Stored dataset items:
########################################
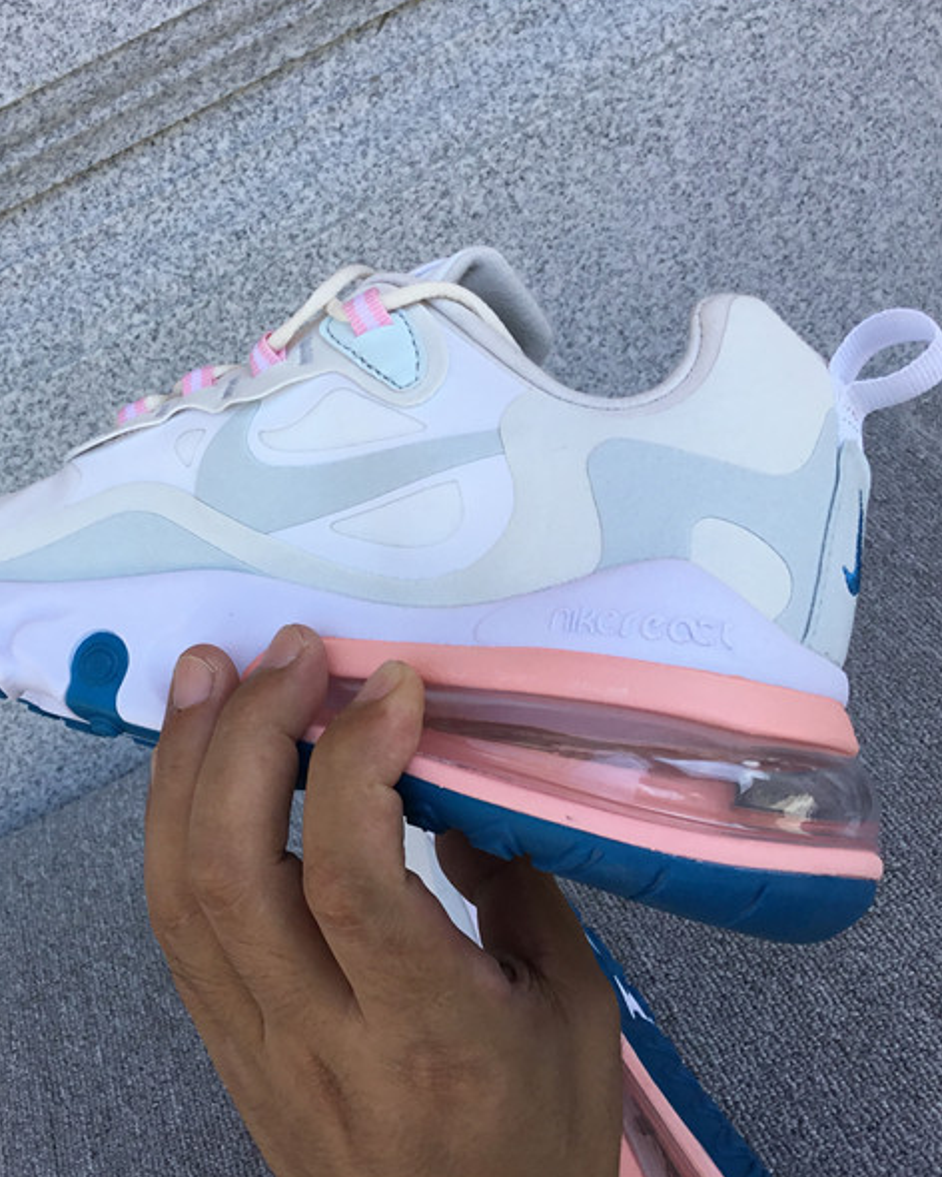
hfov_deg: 35.8
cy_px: 585
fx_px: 1429
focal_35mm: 41
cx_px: 255
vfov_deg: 44.8
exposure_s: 1/460
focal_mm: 3.3
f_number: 2.4
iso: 25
########################################
Retype each line above precisely, please. Skip anything that is a picture.

hfov_deg: 35.8
cy_px: 585
fx_px: 1429
focal_35mm: 41
cx_px: 255
vfov_deg: 44.8
exposure_s: 1/460
focal_mm: 3.3
f_number: 2.4
iso: 25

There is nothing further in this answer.